-------- ИСХОДНЫЙ ТЕКСТ --------

Боровиков Сергей
Григорьевич — критик, эссеист. Родился
в 1947 году в Саратове. С 1985 по 2000 год —
главный редактор саратовского журнала
«Волга». Цикл «В русском жанре»,
продолжающийся на страницах «Нового
мира», «Знамени» и других журналов,
выходил отдельными изданиями (Саратов,
1999, М., 2003). Постоянный автор «Нового
мира». Живет в Саратове.
СЕРГЕЙ
БОРОВИКОВ
*
В
русском жанре — 49
Однажды я ходил по
колено в деньгах. Чужих, разумеется.
91-й, 92-й, 93-й. Жажда
книгоприобретательства, издавна присущая
нашим людям, вспыхнула с тем большей
силой, что купить особо было нечего.
Началось вложение денег, и притом
больших, в книгоиздание.
Мы в «Волге» брали
кредиты для того, чтобы купить бумагу
и издать книгу. Так, выпустили первый
роман Алексея Слаповского «Я — не я».
Но, конечно, и серию «Библиотека
приключенческого романа» — Сальгари,
Конан Дойл, Капитан Мариэтт и др. Серия
для сбыта была обязательна — наш читатель
издавна любил ставить на полку ряд в
одинаковых переплетах или обложках.
Доходы шли на издание «Волги».
Но что наши жалкие
кредиты и смехотворные доходы! Цены на
бумагу взлетели, и было в ходу выражение
— за вагон бумаги можно получить вагон
денег.
Однажды я по надобности
приехал в издательство, которое основал
крупнейший в Саратове главк мелиорации.
Ни одно ведомство в области не обладало
такими деньгами, как главк в эпоху
лозунга «Мелиорация — дело всенародное!»
Начальник главка был влиятельнее первого
секретаря обкома. Когда захотелось для
его главка снести красивейшее в городе
здание Дворянского собрания с колонным
залом, желание всемогущего босса орошения
было вмиг исполнено.
В 90-е мелиорации
пришел конец, но денег было еще много,
и оборотистое руководство бросило их
в книгоиздание. Руководить издательством
стал М., которого я знал по студенческим
годам и о котором ничего не скажу, потому
что хорошего о нем не знаю.
Над тем, что издавать,
М. особо не заморачивался. «Анжелика»!
13 томов. А секрет еще в тиражах. Дело в
том, что Саратов обладал полиграфическим
комбинатом особой мощности, так как был
подведомствен Минпросу и специализировался
на учебниках. То есть миллионные тиражи
были ему не в диковинку.
Итак, в Кондопогу и
Сыктывкар ехали издательские посланцы
с армянскими коньяками, астраханской
икрой, саратовскими холодильниками и
импортными магнитофонами. Оттуда в
Саратов шла вагонами самая дешевая
газетная бумага, а от нас расползалась
по стране «Анжелика».

--------

## ПЕРЕЧЕНЬ ЗАДАНИЙ
1. Выведите дословно фрагмент текста о книгоиздании 90-х: начните с фразы, содержащей слова «Начальник главка был», и закончите словами «было вмиг исполнено.».
2. Изложите кратко в виде списка абзац текста о книгоиздании 90-х, начинающийся словами «Мы в „Волге“ брали», сохранив основные факты.
Приведенные далее данные к тексту о книгоиздании 90-х не относятся.

-------- НЕОБРАБОТАННЫЕ ДАННЫЕ --------

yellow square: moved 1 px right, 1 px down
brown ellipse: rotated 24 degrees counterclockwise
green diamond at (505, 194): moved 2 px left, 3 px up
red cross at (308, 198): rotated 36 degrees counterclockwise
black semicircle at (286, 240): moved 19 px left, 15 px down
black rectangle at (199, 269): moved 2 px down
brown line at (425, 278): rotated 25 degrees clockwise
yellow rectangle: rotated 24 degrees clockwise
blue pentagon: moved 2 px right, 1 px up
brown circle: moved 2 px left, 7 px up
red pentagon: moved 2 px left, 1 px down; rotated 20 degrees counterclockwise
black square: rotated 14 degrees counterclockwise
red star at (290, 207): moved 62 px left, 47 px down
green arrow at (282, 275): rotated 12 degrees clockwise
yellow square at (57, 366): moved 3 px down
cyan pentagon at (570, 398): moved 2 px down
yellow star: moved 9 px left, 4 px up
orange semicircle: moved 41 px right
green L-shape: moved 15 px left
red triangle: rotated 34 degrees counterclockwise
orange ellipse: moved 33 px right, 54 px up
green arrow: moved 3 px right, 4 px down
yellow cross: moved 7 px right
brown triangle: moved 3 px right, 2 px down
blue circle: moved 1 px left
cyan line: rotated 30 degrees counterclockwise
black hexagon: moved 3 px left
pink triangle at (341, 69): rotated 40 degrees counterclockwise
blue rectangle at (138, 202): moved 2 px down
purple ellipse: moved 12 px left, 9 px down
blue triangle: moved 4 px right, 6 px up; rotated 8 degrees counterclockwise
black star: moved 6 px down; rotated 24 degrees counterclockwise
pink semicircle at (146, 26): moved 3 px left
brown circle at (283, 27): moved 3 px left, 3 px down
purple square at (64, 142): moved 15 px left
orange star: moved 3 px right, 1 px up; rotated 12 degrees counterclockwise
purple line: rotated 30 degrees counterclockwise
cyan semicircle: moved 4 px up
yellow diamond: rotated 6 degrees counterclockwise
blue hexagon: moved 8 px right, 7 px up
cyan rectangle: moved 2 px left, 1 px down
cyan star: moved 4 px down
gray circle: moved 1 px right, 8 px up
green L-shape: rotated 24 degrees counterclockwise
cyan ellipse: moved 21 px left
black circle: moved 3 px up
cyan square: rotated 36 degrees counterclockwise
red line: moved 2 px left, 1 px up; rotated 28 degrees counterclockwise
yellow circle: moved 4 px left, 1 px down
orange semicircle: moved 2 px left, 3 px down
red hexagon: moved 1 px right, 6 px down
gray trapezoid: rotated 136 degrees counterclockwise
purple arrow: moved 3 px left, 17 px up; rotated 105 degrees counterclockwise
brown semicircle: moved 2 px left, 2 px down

--------

## РЕЗУЛЬТАТЫ ПО ПОРЯДКУ
1.
Начальник главка был влиятельнее первого
секретаря обкома. Когда захотелось для
его главка снести красивейшее в городе
здание Дворянского собрания с колонным
залом, желание всемогущего босса орошения
было вмиг исполнено.

2.
- Журнал «Волга» брал кредиты, чтобы покупать бумагу и издавать книги.
- Так вышел первый роман Алексея Слаповского «Я — не я».
- Выпускалась также серия «Библиотека приключенческого романа»: Сальгари, Конан Дойл, Капитан Мариэтт и др.
- Без серии сбыт был невозможен: читатель издавна любил ставить на полку ряд книг в одинаковых переплетах или обложках.
- Доходы направлялись на издание «Волги».